6,000 Kingston students receiving free tuition this year with new OSAP

Ontario postsecondary applications increase by 10 per cent, over 200,000 receive grants

Image supplied by: Jasmine Irwin
Minister Deb Matthews (center) speaks at University of Guelph

This year more than 6,000 postsecondary students in Kingston received free tuition through new changes to the Ontario Student Assistance Program (OSAP), according to the Ministry of Advanced Education and Skills Development.

The changes were implemented in February 2016, with Ontario Premier Kathleen Wynne’s government promising free tuition for most applicants, more grants for low-income students and a streamlined application process.

Under the new program, households with an income of $50,000 or less are eligible for free tuition and anyone from a household that makes less than $175,000 is eligible for some sort of funding.

Another notable change to OSAP is the new repayment assistance policy, which gives students more breathing room to pay back their Ontario student loans. Starting in 2018, students will be able to wait until they are making over $35,000 to begin repaying their loans.

Now with the academic year under way, the results of the new policy are starting to take shape. According to the Ministry’s website, “applications to OSAP grew by more than 10 per cent in 2017, compared to last year,” and “more than 210,000 students will receive free tuition,” across the province this year.

Liberal MPP Sophie Kiwala (Kingston and the Islands), said in a press release that the changes to OSAP will have a “generational impact in the lives of students and in the future of Ontario.”

Minister of Advanced Education and Skills Development Deb Matthews was in Kingston on Monday to hear from students and to promote the Ontario government’s new policies.

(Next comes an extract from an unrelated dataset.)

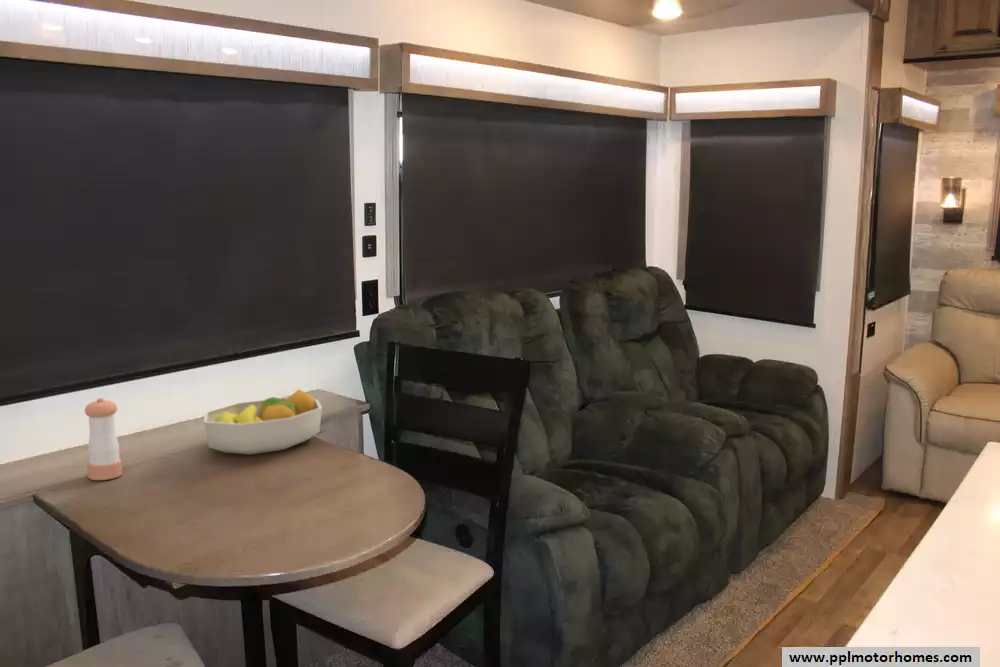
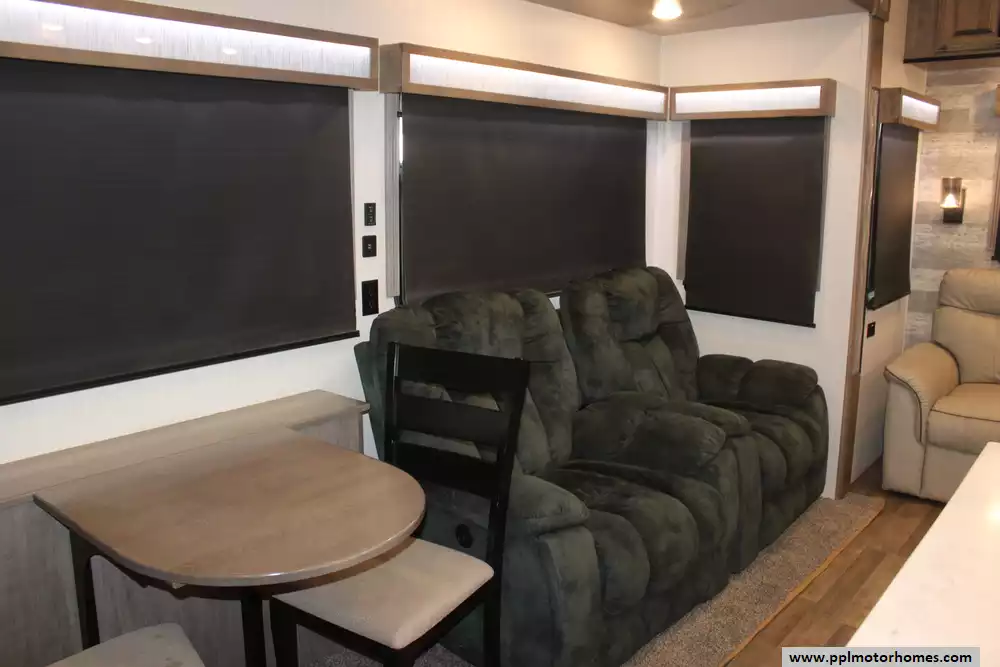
- fruit bowl [203,388,323,456]
- pepper shaker [84,397,123,481]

In this meeting, Matthews touched on the addition of free pharma-care for students under 25 and the Liberal’s plan to significantly increase the minimum wage.

Matthews also expressed that the government is working to bring British Columbia’s free textbook program to Ontario post-secondary schools.

Brandon Kober, a Queen’s student and one of 6,000 living in Kingston who receive free tuition told The Journal via email that having his financial situation already figured out has allowed him to thrive at school.

“It stands to reason that free tuition for low income students would enhance the accessibility of Queen’s to people of all economic backgrounds,” Kober wrote. “That’s the ideal, at least.”

“I have used OSAP for the past six years, which has always allowed me financial security. The difference this year, it seems, is the extent to which I will have to pay back a massive amount of loan debt. Now, grants outweigh the loan and I will be trying my best to not touch the loan, if I can avoid it.”

Despite the changes to OSAP, Ontario remains the most expensive province to pursue a post-secondary degree in, with the average undergraduate tuition increasing from $8,114 to $8,454, this academic year.

Furthermore, according to a CBC article, the new changes to OSAP don’t take into a household’s debt level. OSAP forms only ask the number of dependents attending post-secondary education, parental income and student contributions. As a result, this poses a particularly difficult situation to households with multiple children to put through school and a moderately high income.

“Honestly, I have never felt that Ontario’s tuition fees are unreasonable. I see what Americans pay and feel pretty lucky, particularly with assistance like OSAP,” Kober wrote.